Il Suzuki Stage 2026 chiude il cerchio

Il Suzuki Stage, sera dopo sera, ha raccontato un’altra faccia del Festival. Prima la freschezza contemporanea di Gaia, poi l’energia urban di Bresh, quindi l’impatto live dei The Kolors e l’equilibrio cantautorale di Francesco Gabbani . Ogni artista ha dato una sfumatura diversa a Piazza Colombo.

Nella serata finale del Festival di Sanremo 2026, il palco outdoor non poteva che chiudere con un nome che rappresenta la storia stessa della musica italiana: Pooh.

Non è solo un live. È una celebrazione.

1966 – 2026: sessant’anni che diventano musica

Il 2026 segna un traguardo che poche band al mondo possono raccontare: 60 anni di carriera. Roby Facchinetti, Dodi Battaglia, Red Canzian e Riccardo Fogli tornano insieme per “POOH 60 – La nostra storia”, un progetto live che attraversa generazioni e repertori.

E proprio il live al Suzuki Stage diventa simbolicamente il primo capitolo di questo anno di festeggiamenti.

Dal palco di Piazza Colombo prende forma il viaggio che proseguirà nei palasport italiani, con un tour che toccherà sei città con doppia data, preceduto da due date zero, per un totale di quattordici appuntamenti indoor tra settembre e ottobre 2026.

Non è una semplice tournée. È un racconto lungo sessant’anni, costruito tra scenografie, immagini e grafiche pensate per ripercorrere tutta la carriera della band, proprio come accadde nel 1991 per il tour dei 25 anni.

Dai palasport all’Arena di Verona: il 2026 dei Pooh

Dopo il Suzuki Stage, il viaggio continuerà nei grandi palasport italiani: da Bergamo a Firenze, da Torino a Roma, fino ad Milano ed Eboli. Ogni città ospiterà due concerti, con scalette che differiranno su alcuni brani, rendendo ogni live unico.

Ma non finisce qui.

I festeggiamenti dei Pooh 60 anni passano anche dall’Arena di Verona (2026), con appuntamenti speciali accompagnati dall’Orchestra Ritmico Sinfonica Italiana diretta dal Maestro Diego Basso. E poi ancora il tour estivo, che porterà “POOH 60 – La nostra storia – Estate” nelle location più suggestive d’Italia, da luglio a settembre.

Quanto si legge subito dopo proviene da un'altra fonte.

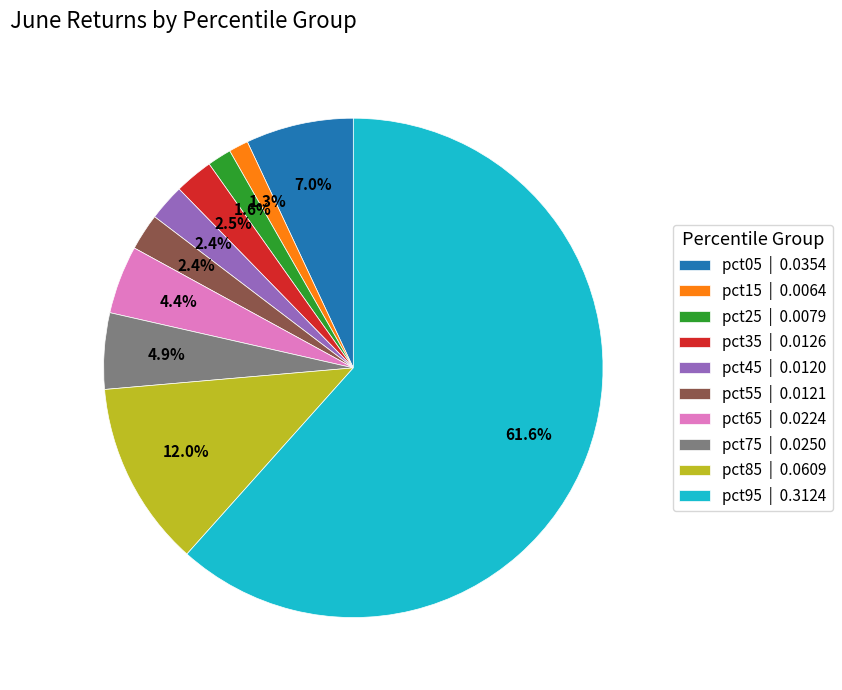

Is there a majority slice in this chart?

Yes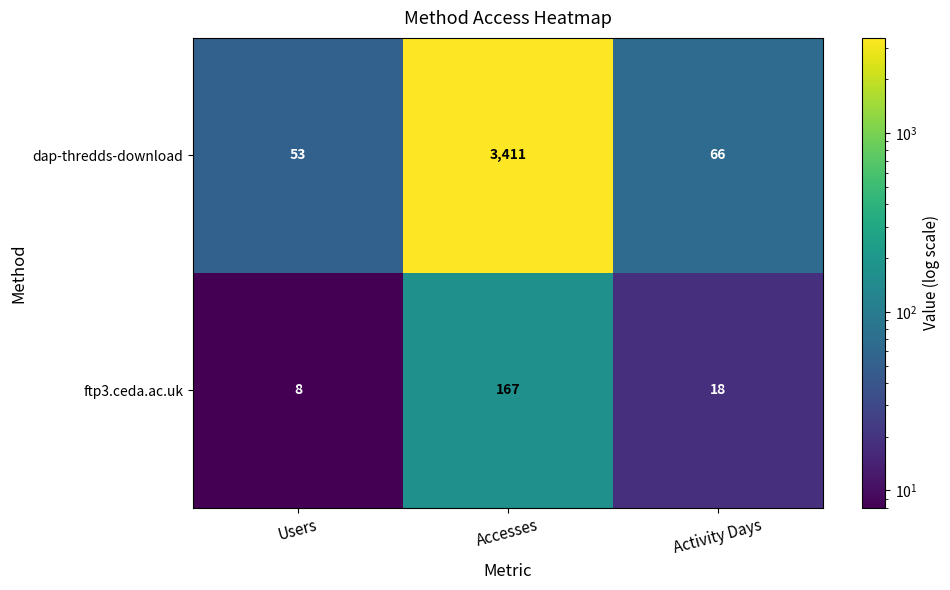

Rank the series by their maximum value, from highest to lowest.

dap-thredds-download, ftp3.ceda.ac.uk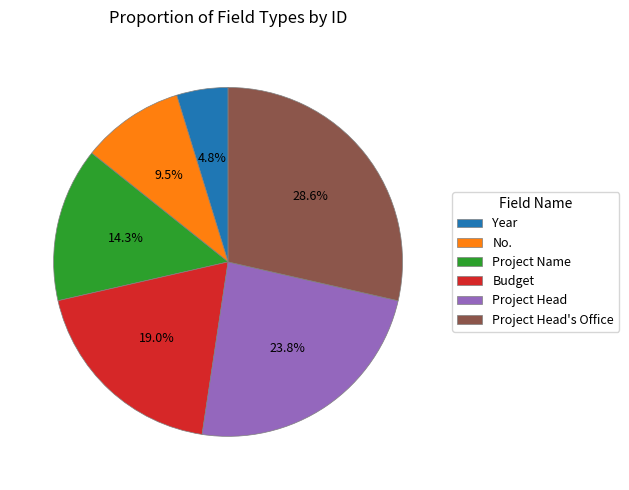

Which slice is the largest?

Project Head's Office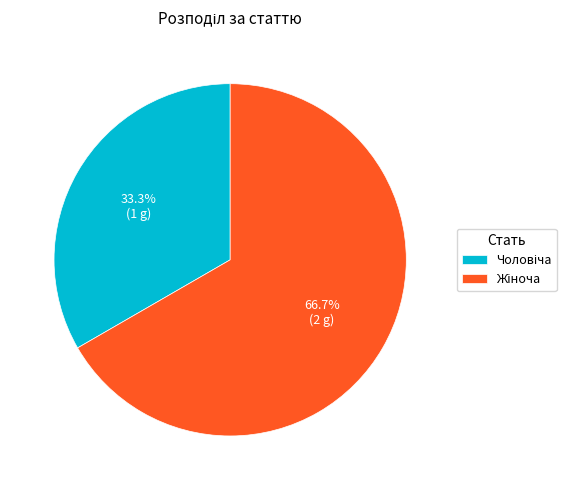

Is there any slice that represents more than half of the pie?

Yes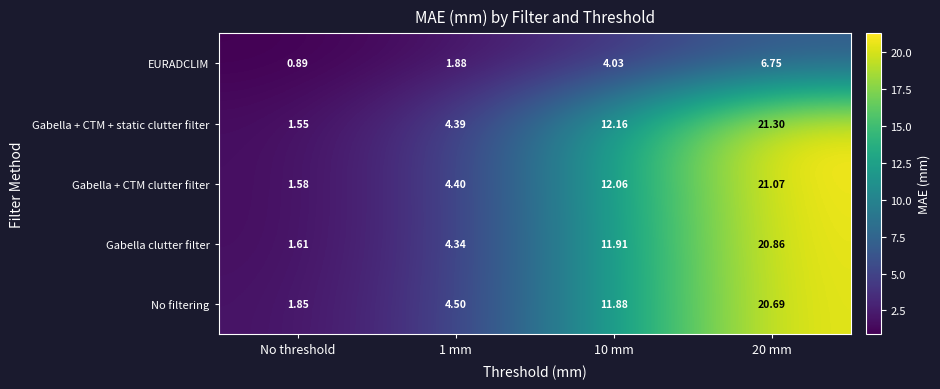

Which category has the lowest value in the Gabella + CTM clutter filter series?

No threshold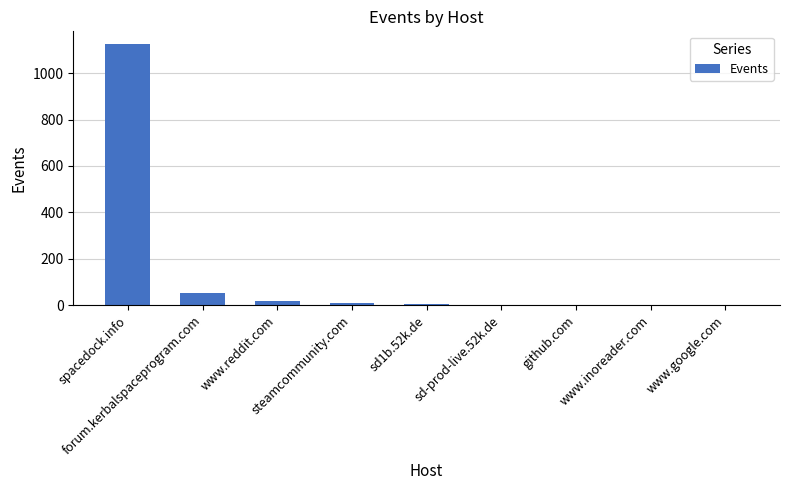

What is the greatest value displayed?

1124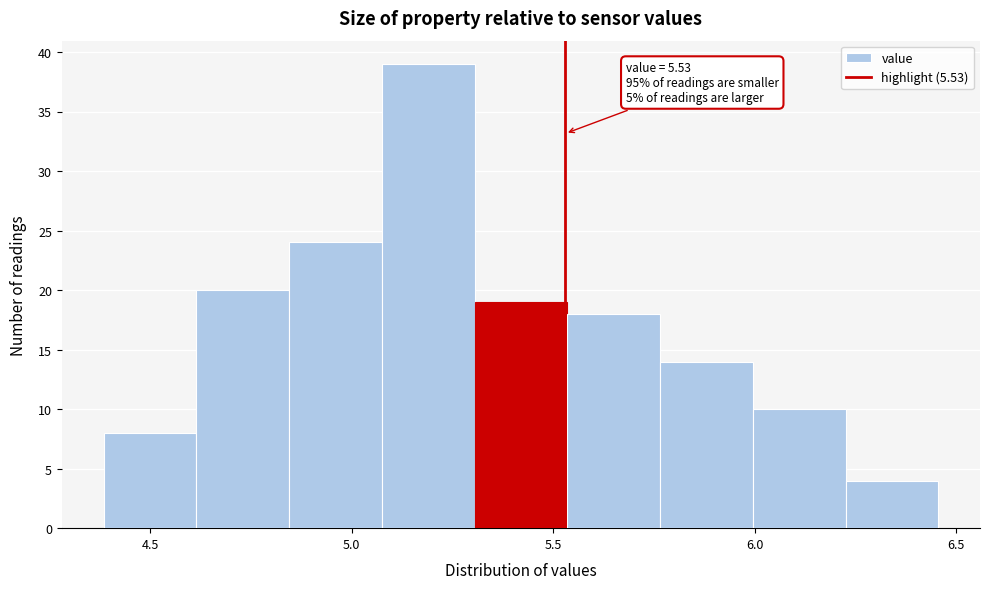

Which range on the x-axis has the tallest bar?

5.075 to 5.305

È un 2026 che attraversa palasport, arene storiche e teatri antichi. Un viaggio che parte da Sanremo e si estende lungo tutta la penisola.

Ecco i concerti annunciati dei Pooh:

La piazza che canta, prima della finale

Mentre all’Ariston si decide il vincitore di Sanremo 2026, in Piazza Colombo succede qualcosa di diverso. Non c’è classifica, non c’è voto. C’è memoria condivisa.

Con i Pooh il Suzuki Stage non è solo un palco parallelo: diventa una celebrazione collettiva. Canzoni che hanno attraversato generazioni, ritornelli che non hanno bisogno di presentazione, storie che fanno parte della vita di milioni di persone.

Se le serate precedenti hanno raccontato il presente della musica italiana, questa finale racconta il tempo.

E mentre il Festival si prepara a proclamare il suo vincitore, il Suzuki Stage saluta con sessant’anni di storia che continuano.